Cystatin C, a protease inhibitor, in degenerating rat hippocampal neurons following transient forebrain ischemia

• Published in: Brain research Vol. 691; no. 1; pp. 1 - 8
• Main Authors: Palm, Donald E., Knuckey, Neville W., Primiano, Michael J., Spangenberger, Anthony G., Johanson, Conrad E.
• Format: Journal Article
• Language: English
• Published: London Elsevier B.V 11.09.1995; Amsterdam Elsevier; New York, NY
• Subjects: Animals; Astrocytes - physiology; Biological and medical sciences; CA1; Cerebrospinal Fluid Proteins - physiology; Choroid plexus; CSF; Cystatin C; Cystatins - physiology; Cysteine protease inhibitor; Cysteine Proteinase Inhibitors - physiology; Delayed neuronal death; Hippocampus - cytology; Hippocampus - physiology; Immunohistochemistry; Ischemic Attack, Transient - physiopathology; Male; Medical sciences; Nerve Degeneration - physiology; Nerve Tissue Proteins - physiology; Neurology; Prosencephalon - blood supply; Pyramidal Cells - cytology; Pyramidal Cells - physiology; Rats; Rats, Sprague-Dawley; Vascular diseases and vascular malformations of the nervous system; γ-Trace protein; Choroid plexus; Delayed neuronal death; CA1; Cysteine protease inhibitor; γ-Trace protein; CSF; Cystatin; Nervous system diseases; Rat; Enzyme; Cysteine endopeptidases; Rodentia; Central nervous system; Enzyme inhibitor; Cardiovascular disease; Cerebrospinal fluid; Cerebral disorder; Vascular disease; Vertebrata; Experimental disease; Mammalia; Ischemia; Animal; Central nervous system disease; Hydrolases; Proteinases; Cerebrovascular disease; Hippocampus; Brain (vertebrata)

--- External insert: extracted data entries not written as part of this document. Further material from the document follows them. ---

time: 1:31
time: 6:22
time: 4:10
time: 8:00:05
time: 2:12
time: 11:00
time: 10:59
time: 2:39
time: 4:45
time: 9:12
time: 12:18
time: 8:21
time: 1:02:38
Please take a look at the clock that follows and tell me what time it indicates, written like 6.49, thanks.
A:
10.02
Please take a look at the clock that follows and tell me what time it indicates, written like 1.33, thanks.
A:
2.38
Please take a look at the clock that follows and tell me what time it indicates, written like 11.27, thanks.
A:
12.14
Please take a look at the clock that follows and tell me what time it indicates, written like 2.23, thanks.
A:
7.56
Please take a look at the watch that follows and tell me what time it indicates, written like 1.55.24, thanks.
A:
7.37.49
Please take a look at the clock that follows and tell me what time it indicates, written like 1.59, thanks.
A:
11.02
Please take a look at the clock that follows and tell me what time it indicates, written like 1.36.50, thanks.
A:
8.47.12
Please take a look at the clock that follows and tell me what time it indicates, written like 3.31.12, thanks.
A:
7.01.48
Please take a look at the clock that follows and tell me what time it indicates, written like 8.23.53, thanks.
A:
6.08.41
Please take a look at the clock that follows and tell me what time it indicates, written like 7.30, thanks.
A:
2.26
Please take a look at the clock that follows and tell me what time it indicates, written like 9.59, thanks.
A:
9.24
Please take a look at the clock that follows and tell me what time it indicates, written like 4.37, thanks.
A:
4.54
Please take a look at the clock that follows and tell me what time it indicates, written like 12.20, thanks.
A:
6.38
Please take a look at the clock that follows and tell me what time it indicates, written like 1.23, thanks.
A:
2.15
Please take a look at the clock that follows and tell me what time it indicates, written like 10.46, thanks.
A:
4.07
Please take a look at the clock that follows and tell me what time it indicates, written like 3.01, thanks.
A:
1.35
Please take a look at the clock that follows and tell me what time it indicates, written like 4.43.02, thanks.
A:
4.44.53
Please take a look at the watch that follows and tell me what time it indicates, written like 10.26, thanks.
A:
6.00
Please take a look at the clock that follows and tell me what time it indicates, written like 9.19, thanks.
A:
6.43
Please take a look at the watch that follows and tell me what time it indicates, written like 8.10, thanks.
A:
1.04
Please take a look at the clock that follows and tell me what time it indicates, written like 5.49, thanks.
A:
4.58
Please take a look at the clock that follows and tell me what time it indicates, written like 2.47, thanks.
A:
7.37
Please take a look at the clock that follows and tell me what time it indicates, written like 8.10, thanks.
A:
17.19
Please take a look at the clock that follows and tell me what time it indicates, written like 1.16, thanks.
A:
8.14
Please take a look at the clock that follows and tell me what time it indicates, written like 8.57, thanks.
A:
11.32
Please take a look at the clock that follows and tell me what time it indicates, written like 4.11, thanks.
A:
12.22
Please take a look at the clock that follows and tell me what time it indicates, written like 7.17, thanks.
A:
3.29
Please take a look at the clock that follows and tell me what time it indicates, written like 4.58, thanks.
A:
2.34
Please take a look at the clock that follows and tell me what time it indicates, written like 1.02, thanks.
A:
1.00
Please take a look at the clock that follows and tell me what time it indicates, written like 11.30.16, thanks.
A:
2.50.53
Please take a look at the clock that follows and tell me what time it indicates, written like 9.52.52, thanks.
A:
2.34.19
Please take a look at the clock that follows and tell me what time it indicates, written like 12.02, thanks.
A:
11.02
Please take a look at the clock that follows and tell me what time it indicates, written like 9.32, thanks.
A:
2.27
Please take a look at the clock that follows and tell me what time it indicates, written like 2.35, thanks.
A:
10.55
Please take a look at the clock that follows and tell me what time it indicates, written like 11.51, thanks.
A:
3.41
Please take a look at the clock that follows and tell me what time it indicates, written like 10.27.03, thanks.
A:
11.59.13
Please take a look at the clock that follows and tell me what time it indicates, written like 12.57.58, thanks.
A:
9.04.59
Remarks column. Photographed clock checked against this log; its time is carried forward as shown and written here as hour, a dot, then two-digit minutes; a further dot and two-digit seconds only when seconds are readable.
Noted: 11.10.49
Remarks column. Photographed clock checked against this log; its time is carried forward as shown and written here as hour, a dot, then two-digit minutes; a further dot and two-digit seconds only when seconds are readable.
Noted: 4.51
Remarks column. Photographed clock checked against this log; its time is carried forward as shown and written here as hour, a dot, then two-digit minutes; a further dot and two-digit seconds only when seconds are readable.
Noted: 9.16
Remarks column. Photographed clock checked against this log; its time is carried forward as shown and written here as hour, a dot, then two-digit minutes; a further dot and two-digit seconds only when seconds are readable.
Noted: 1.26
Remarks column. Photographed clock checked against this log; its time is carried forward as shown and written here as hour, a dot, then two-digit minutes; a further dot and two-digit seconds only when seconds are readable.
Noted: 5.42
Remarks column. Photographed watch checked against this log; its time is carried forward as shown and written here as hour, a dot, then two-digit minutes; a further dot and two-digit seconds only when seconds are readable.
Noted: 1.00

• ISSN: 0006-8993; 1872-6240
• DOI: 10.1016/0006-8993(95)00520-Z

Cystatin C, a cysteine protease inhibitor produced by the choroid plexus and found in CSF at high concentrations, may have an important role in brain injury. We used the two-vessel occlusion model with hypotension to induce transient forebrain ischemia (TFI) in rats for 10 min and then examined cystatin C immuno-like reactivity (CC-IR) after 1, 3, 7 and 14 days of recovery. Our results reveal that CC-IR was minimal or absent in the hippocampus of normal and 1 day post-ischemic animals. However, CC-IR was present in CA1 pyramidal cells and a small number of reactive glia of the stratum radiatum (SR) and stratum oriens (SO) at 3, 7 and 14 days post-ischemia. Histological assessment of the hippocampus indicates that CC-IR was localized in morphologically degenerative neurons. This distinct temporal expression of cystatin C in the rat hippocampus is concurrent with delayed neuronal death following TFI. Thus, these results indicate that cystatin C and/or its substrates may be important components of the post-ischemic neurodegenerative and repair process.